On 2025/02/10 6:03, Dmitry Osipenko wrote:
On 2/6/25 08:41, Akihiko Odaki wrote:
On 2025/02/06 2:40, Dmitry Osipenko wrote:
On 2/3/25 08:31, Akihiko Odaki wrote:
...
Requirements don't vary much. For example virglrenderer minigbm support
is mandatory for crosvm, while for QEMU it's not.
Is that true? It seems that virglrenderer uses builds without minigbm
support to run tests on GitLab CI.
CI is running in a headless mode using software renderer. For a
full-featured crosvm support running on a baremetal, minigbm should be
needed, along with other downstream features.
That makes sense.
Based on your input, for QEMU, I don't think we need a separate
documentation to describe libvirglrenderer's build flags though crosvm
should have some documentation saying it requires minigbm.
Anyway, if there is any variance in the build procedure, that may
justify having a separate build instruction in QEMU tree to avoid
confusion. Otherwise, it's better to have a documentation shared with
other VMMs.
I'm not entirely sure the documentation will stay as is for that long.
The requirements of Intel native context refer to merge requests that
can be merged sooner or later. Asahi may need more updates if you
document it too because its DRM ABI is still unstable.
The unstable parts of course will need to be updated sooner, but the
stable should be solid for years. I expect that about a year later
requirements will need to be revisited.
It will be some burden in the future. Now you are adding this
documentation just for QEMU, but crosvm and libkrun may gain similar
documentation. The DRM native context support for Intel and Asahi is in
development, and I guess nvk will support it someday.
So, a very rough estimation of future documentation updates will be:
(number of VMMs) * (number of DRM native contexts in development)
= 3 * 3
= 9
That's manageable but suboptimal.
I don't mind deferring the doc addition if that's preferred. Either way
is fine with me. Yet it's better to have doc than not.
My suggestion is not to defer the addition, but to add it to Mesa, which
does not require deferring.
In my view crosvm and libkrun exist separately from QEMU, they serve a
different purpose. Majority of QEMU users likely never heard about those
other VMMs. A unified doc won't be a worthwhile effort, IMO.

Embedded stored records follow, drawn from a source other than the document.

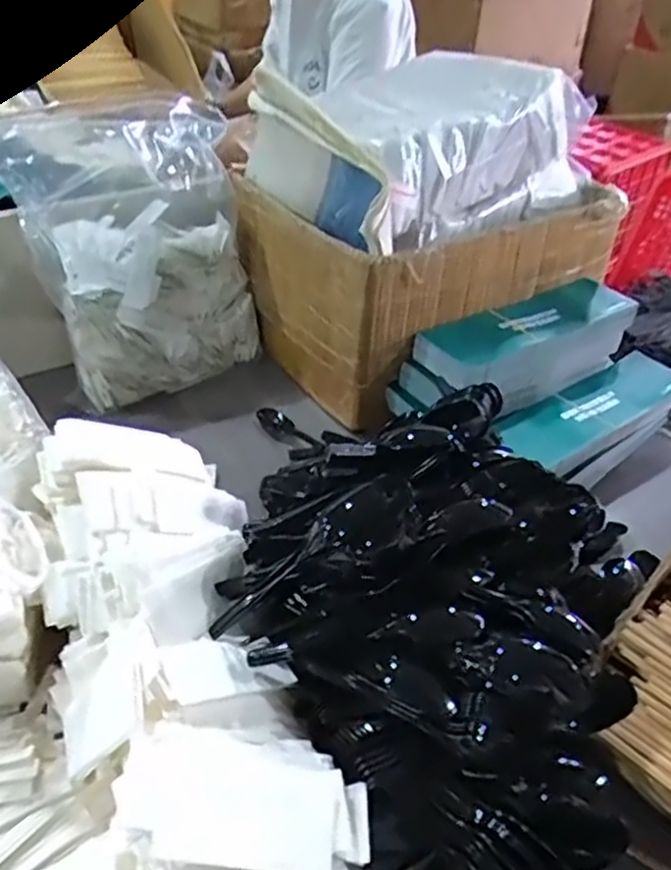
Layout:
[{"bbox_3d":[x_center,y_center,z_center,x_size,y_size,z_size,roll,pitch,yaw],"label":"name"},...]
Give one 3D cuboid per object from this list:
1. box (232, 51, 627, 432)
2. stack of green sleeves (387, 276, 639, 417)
[{"bbox_3d":[0.107,-0.269,0.884,0.383,0.318,0.296,-23,46,-29],"label":"box"},{"bbox_3d":[0.215,-0.099,0.833,0.303,0.085,0.100,-22,45,-28],"label":"stack of green sleeves"}]

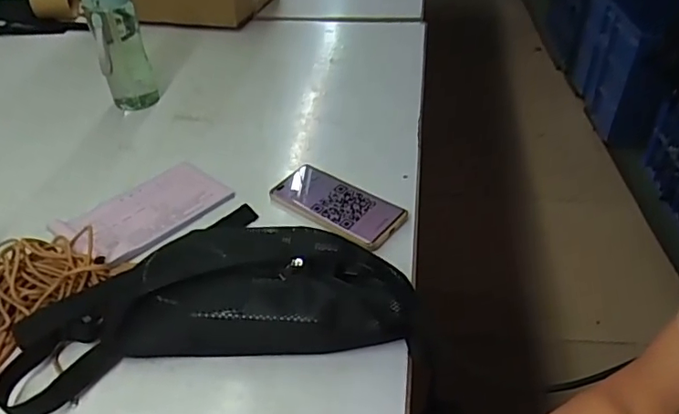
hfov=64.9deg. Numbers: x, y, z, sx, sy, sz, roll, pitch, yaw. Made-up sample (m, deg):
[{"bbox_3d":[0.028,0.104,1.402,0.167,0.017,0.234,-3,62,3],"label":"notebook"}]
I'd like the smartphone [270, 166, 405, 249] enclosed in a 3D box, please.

When evaluating the utility of a unified documentation, Whether the
majority of Mesa/Virgl users care VMMs other than QEMU matters more. And
I think it is true; libkrun and crosvm are excellent options for
graphics-accelerated VMs.
If we have a unified documentation, any VM can point to it for the build
instruction of Mesa and virglrenderer. Once that's done, QEMU users who
want graphics acceleration can take the following steps:
1. See docs/system/devices/virtio-gpu.rst
2. Figure out that they need Mesa and virglrenderer
3. Click the link to the unified documentation
4. Build Mesa and virglrenderer accordingly
No other VMMs will bother them in this procedure.
Will see. For the starter, adding example build flags to QEMU doesn't
hurt, it's a very minimal information. Later on, if and when all
relevant Mesa/virglrenderer doc pages will appear, it won't be a problem
replace QEMU flags with the links. Please let's do it step-by-step, one
step at a time :)
To be honest, I'm concerned that you may be using QEMU as a staging tree
for Mesa/virglrenderer. Submitting a documentation to QEMU as a
preparation to submit one to Mesa is not OK.
You shouldn't submit a documentation to QEMU if upstream
Mesa developers rejects it because it contains too little information.
It may not hurt QEMU, but still lacks a valid reasoning.
Mesa should have more people who care virtio-gpu as there are people
using other VMMs and perhaps it may be difficult to convince them to add
a documentation like this. It is still not a good idea to workaround
that by adding one to QEMU. The documentation submitted to QEMU is
mostly reviewed only by me, who barely used Venus and DRM native
contexts, which is not a good sign. Getting reviewed by more people is
one of the advantage of open-source contribution after all so let's keep it.
I can help you add a documentation to Mesa by reviewing and supporting
one if you want, but I cannot support adding one to QEMU if it's done to
avoid a potential challenge to add it to Mesa.